Leaf decomposition and stoichiometry
Leaf decomposition differed by leaf pack type (Fig. A) but not deployment (Fig. B). Decomposition of HEPs (mean ± SE = 27.51% ± 1.61%) was higher than LEPs (19.80% ± 1.41%; F1,56 = 14.533, P < 0.001, Fig. A), irrespective of deployment site. Decomposition was not significantly higher in home sites (24.44% ± 1.40%) compared to away sites (22.87% ± 1.58%; F1,56 = 1.547, P = 0.219, Fig. B). Because deployment had no significant effect on leaf decomposition, it was removed from all later analyses. There were differences in stoichiometry between LEPs and HEPs, with HEPs having significantly lower C:N (LEP: 55.24 ± 0.86, HEP: 46.38 ± 0.88; t = 7.170, P < 0.001) and C:P (LEP: 2194.15 ± 67.22, 1901.80 ± 67.15; t = 3.077, P = 0.003) ratios.

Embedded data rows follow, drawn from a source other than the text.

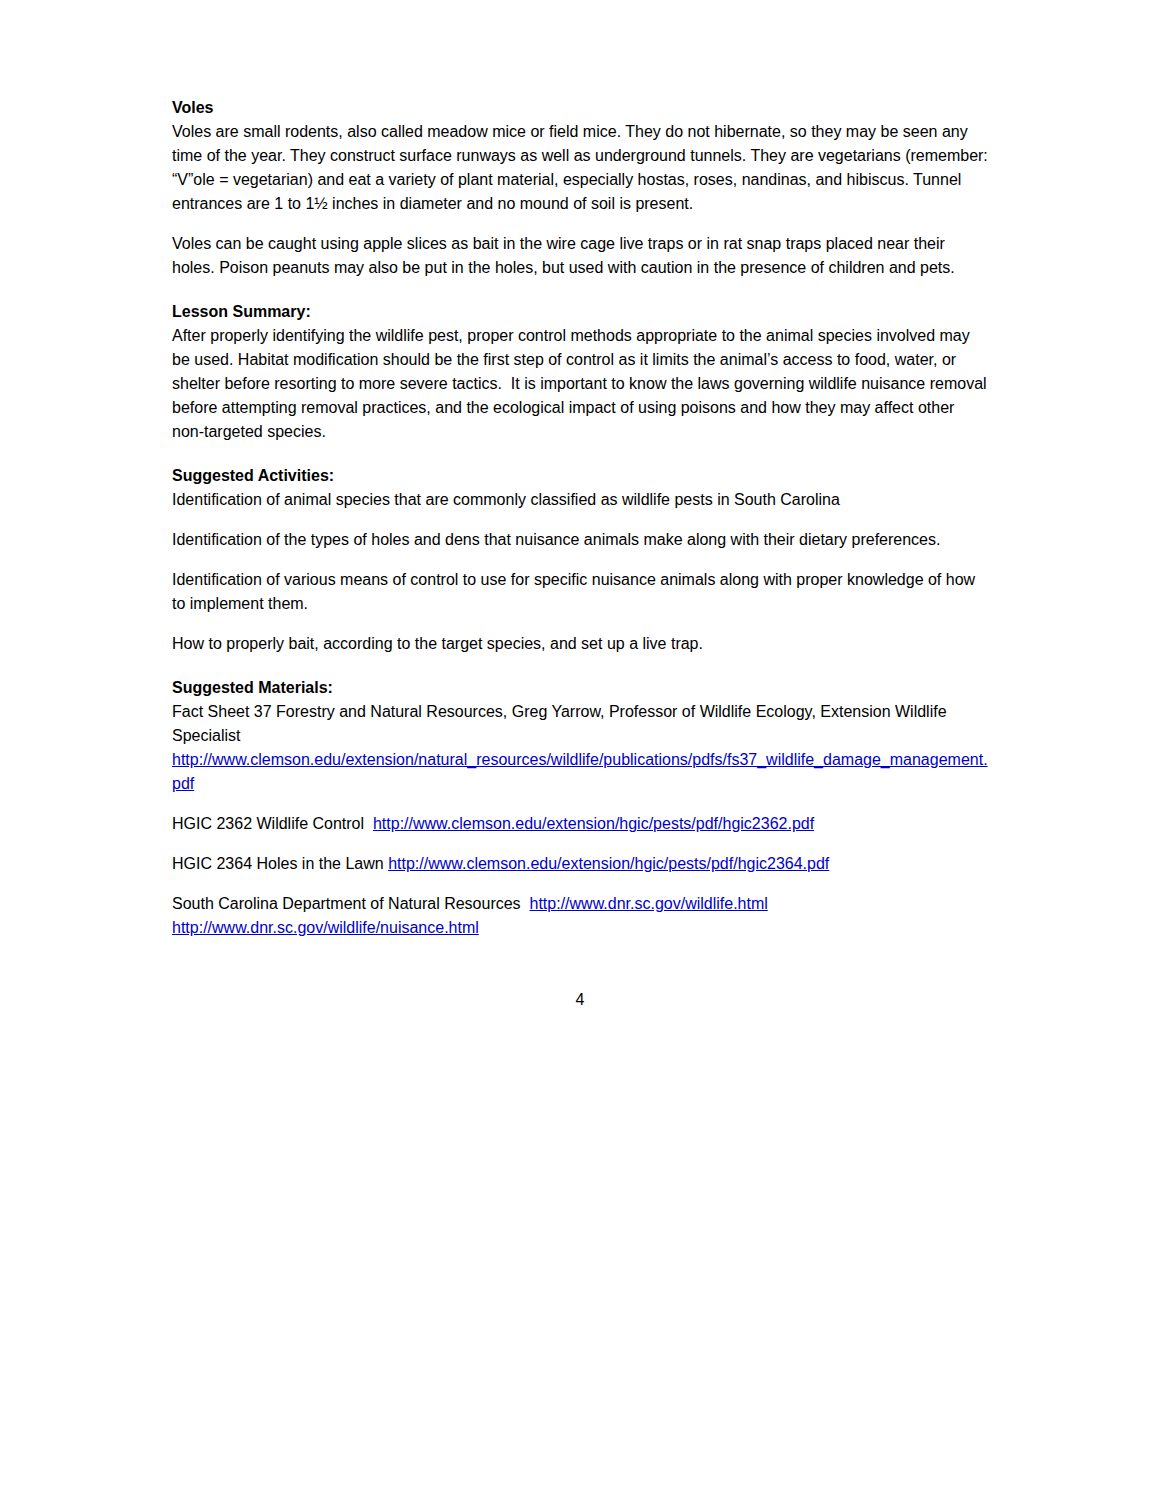Voles
Voles are small rodents, also called meadow mice or field mice. They do not hibernate, so they may be seen any time of the year. They construct surface runways as well as underground tunnels. They are vegetarians (remember: “V”ole = vegetarian) and eat a variety of plant material, especially hostas, roses, nandinas, and hibiscus. Tunnel entrances are 1 to 1½ inches in diameter and no mound of soil is present.
Voles can be caught using apple slices as bait in the wire cage live traps or in rat snap traps placed near their holes. Poison peanuts may also be put in the holes, but used with caution in the presence of children and pets.
Lesson Summary:
After properly identifying the wildlife pest, proper control methods appropriate to the animal species involved may be used. Habitat modification should be the first step of control as it limits the animal’s access to food, water, or shelter before resorting to more severe tactics. It is important to know the laws governing wildlife nuisance removal before attempting removal practices, and the ecological impact of using poisons and how they may affect other non-targeted species.
Suggested Activities:
Identification of animal species that are commonly classified as wildlife pests in South Carolina
Identification of the types of holes and dens that nuisance animals make along with their dietary preferences.
Identification of various means of control to use for specific nuisance animals along with proper knowledge of how to implement them.
How to properly bait, according to the target species, and set up a live trap.
Suggested Materials:
Fact Sheet 37 Forestry and Natural Resources, Greg Yarrow, Professor of Wildlife Ecology, Extension Wildlife Specialist
http://www.clemson.edu/extension/natural_resources/wildlife/publications/pdfs/fs37_wildlife_damage_management.pdf
HGIC 2362 Wildlife Control http://www.clemson.edu/extension/hgic/pests/pdf/hgic2362.pdf
HGIC 2364 Holes in the Lawn http://www.clemson.edu/extension/hgic/pests/pdf/hgic2364.pdf
South Carolina Department of Natural Resources http://www.dnr.sc.gov/wildlife.html
http://www.dnr.sc.gov/wildlife/nuisance.html
4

Leaf decomposition by (A) leaf pack type, low‐elevation leaf pack (LEP) and high‐elevation leaf pack (HEP), and (B) deployment, home and away. Leaf decomposition was calculated as the percentage of mass lost at the end of the 24‐day decomposition experiment. Points represent mean ± SE.
Detritivore community
Detritivore community composition did not vary between leaf pack types (F1,57 = 1.245, P = 0.283; Fig. A) but did vary among focal streams (F3,57 = 3.351, P < 0.001; Fig. B). Functional richness did not differ by leaf pack type (LEP: 0.49 ± 0.04, HEP: 0.58 ± 0.05; F1,57 = 2.365, P = 0.123; Fig. A), but FRic differed among focal streams (F3,57 = 5.612, P = 0.002; Fig. B). Similar to community composition and FRic, FDis also did not differ by leaf pack type (LEP: 2.07 ± 0.13, HEP: 2.33 ± 0.15; F1,57 = 2.333, P = 0.132; Fig. C) but differed among focal streams (F3,57 = 5.315, P = 0.003; Fig. D). Detritivore biomass varied by leaf pack type (F1,57 = 9.339, P = 0.003; Fig. E) but not by stream (F3,57 = 3.248, P = 0.028; Fig. F). Conversely, detritivore density did not vary by leaf pack type (F1,57 = 5.785, P = 0.019; Fig. G) but varied by stream (F3,57 = 5.084, P = 0.003; Fig. H).

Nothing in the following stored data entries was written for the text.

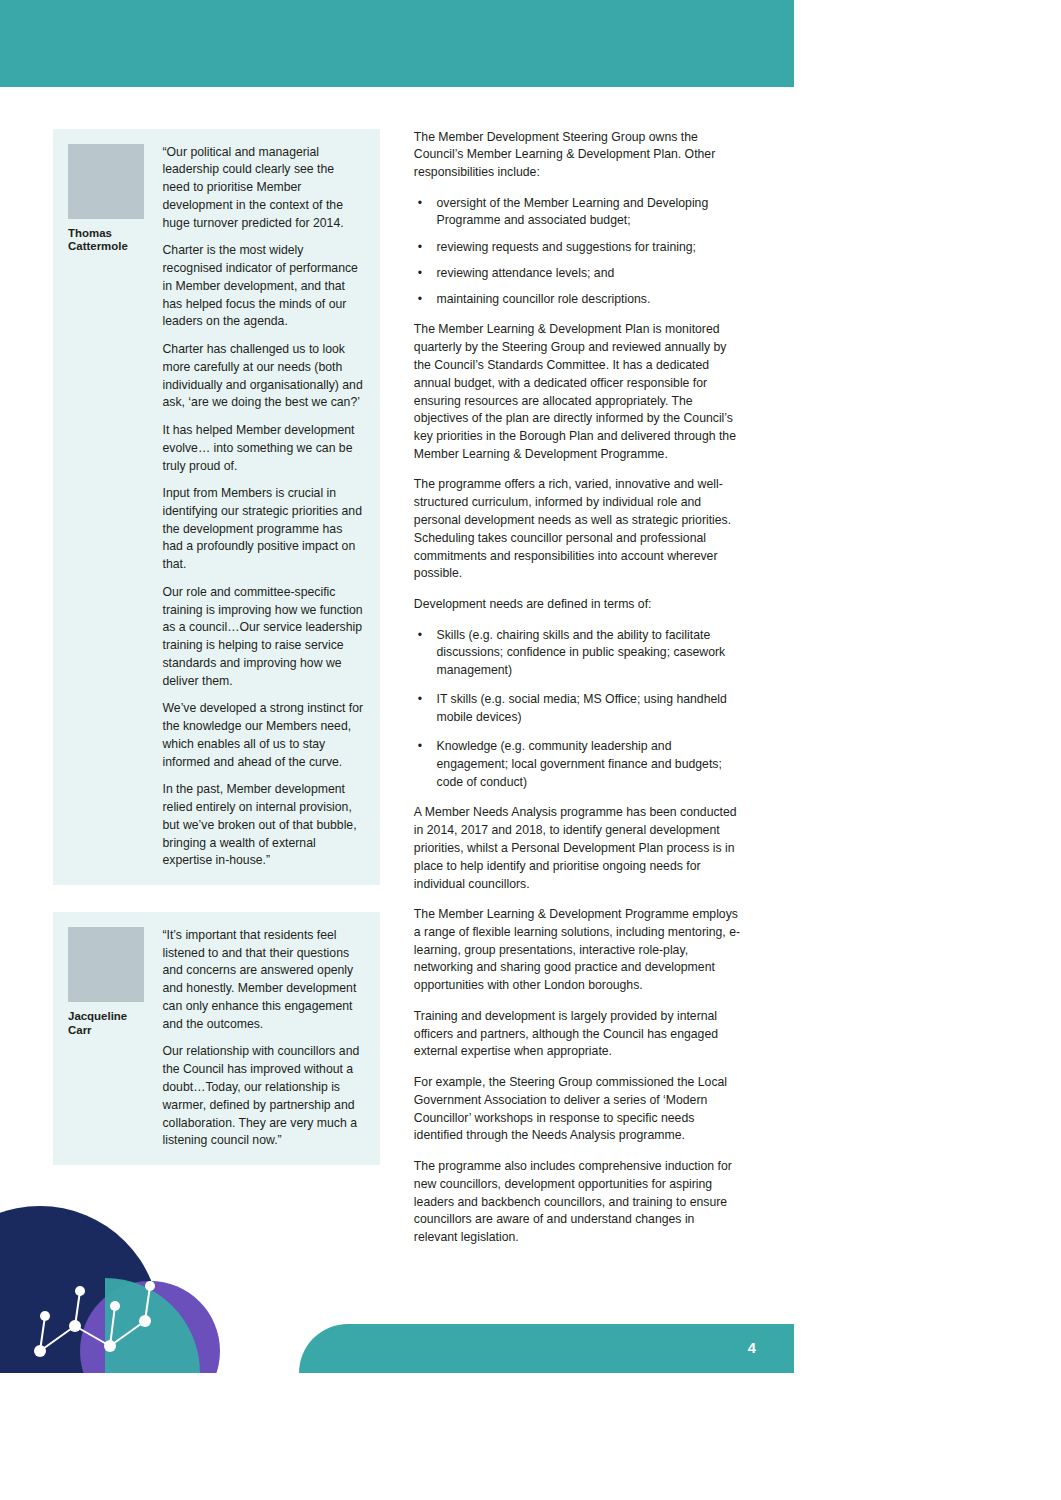Thomas
Cattermole
“Our political and managerial leadership could clearly see the need to prioritise Member development in the context of the huge turnover predicted for 2014.
Charter is the most widely recognised indicator of performance in Member development, and that has helped focus the minds of our leaders on the agenda.
Charter has challenged us to look more carefully at our needs (both individually and organisationally) and ask, ‘are we doing the best we can?’
It has helped Member development evolve… into something we can be truly proud of.
Input from Members is crucial in identifying our strategic priorities and the development programme has had a profoundly positive impact on that.
Our role and committee-specific training is improving how we function as a council…Our service leadership training is helping to raise service standards and improving how we deliver them.
We’ve developed a strong instinct for the knowledge our Members need, which enables all of us to stay informed and ahead of the curve.
In the past, Member development relied entirely on internal provision, but we’ve broken out of that bubble, bringing a wealth of external expertise in-house.”
Jacqueline
Carr
“It’s important that residents feel listened to and that their questions and concerns are answered openly and honestly. Member development can only enhance this engagement and the outcomes.
Our relationship with councillors and the Council has improved without a doubt…Today, our relationship is warmer, defined by partnership and collaboration. They are very much a listening council now.”
The Member Development Steering Group owns the Council’s Member Learning & Development Plan. Other responsibilities include:
oversight of the Member Learning and Developing Programme and associated budget;
reviewing requests and suggestions for training;
reviewing attendance levels; and
maintaining councillor role descriptions.
The Member Learning & Development Plan is monitored quarterly by the Steering Group and reviewed annually by the Council’s Standards Committee. It has a dedicated annual budget, with a dedicated officer responsible for ensuring resources are allocated appropriately. The objectives of the plan are directly informed by the Council’s key priorities in the Borough Plan and delivered through the Member Learning & Development Programme.
The programme offers a rich, varied, innovative and well-structured curriculum, informed by individual role and personal development needs as well as strategic priorities. Scheduling takes councillor personal and professional commitments and responsibilities into account wherever possible.
Development needs are defined in terms of:
Skills (e.g. chairing skills and the ability to facilitate discussions; confidence in public speaking; casework management)
IT skills (e.g. social media; MS Office; using handheld mobile devices)
Knowledge (e.g. community leadership and engagement; local government finance and budgets; code of conduct)
A Member Needs Analysis programme has been conducted in 2014, 2017 and 2018, to identify general development priorities, whilst a Personal Development Plan process is in place to help identify and prioritise ongoing needs for individual councillors.
The Member Learning & Development Programme employs a range of flexible learning solutions, including mentoring, e-learning, group presentations, interactive role-play, networking and sharing good practice and development opportunities with other London boroughs.
Training and development is largely provided by internal officers and partners, although the Council has engaged external expertise when appropriate.
For example, the Steering Group commissioned the Local Government Association to deliver a series of ‘Modern Councillor’ workshops in response to specific needs identified through the Needs Analysis programme.
The programme also includes comprehensive induction for new councillors, development opportunities for aspiring leaders and backbench councillors, and training to ensure councillors are aware of and understand changes in relevant legislation.
4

Plots of detritivore community composition. (A) Nonmetric multi‐dimensional scaling (NMDS) representation of the detritivore Bray‐Curtis dissimilarity between leaf pack types, low‐elevation leaf pack (LEP) and high‐elevation leaf pack (HEP), with LEPs represented by a black line and HEPs represented by a gray line. (B) NMDS representation of the Bray‐Curtis dissimilarity among focal streams, with low‐elevation streams represented by black lines (LE1 = solid line, LE2 = dashed line) and high‐elevation streams represented by gray lines (HE1 = solid line, HE2 = dashed line).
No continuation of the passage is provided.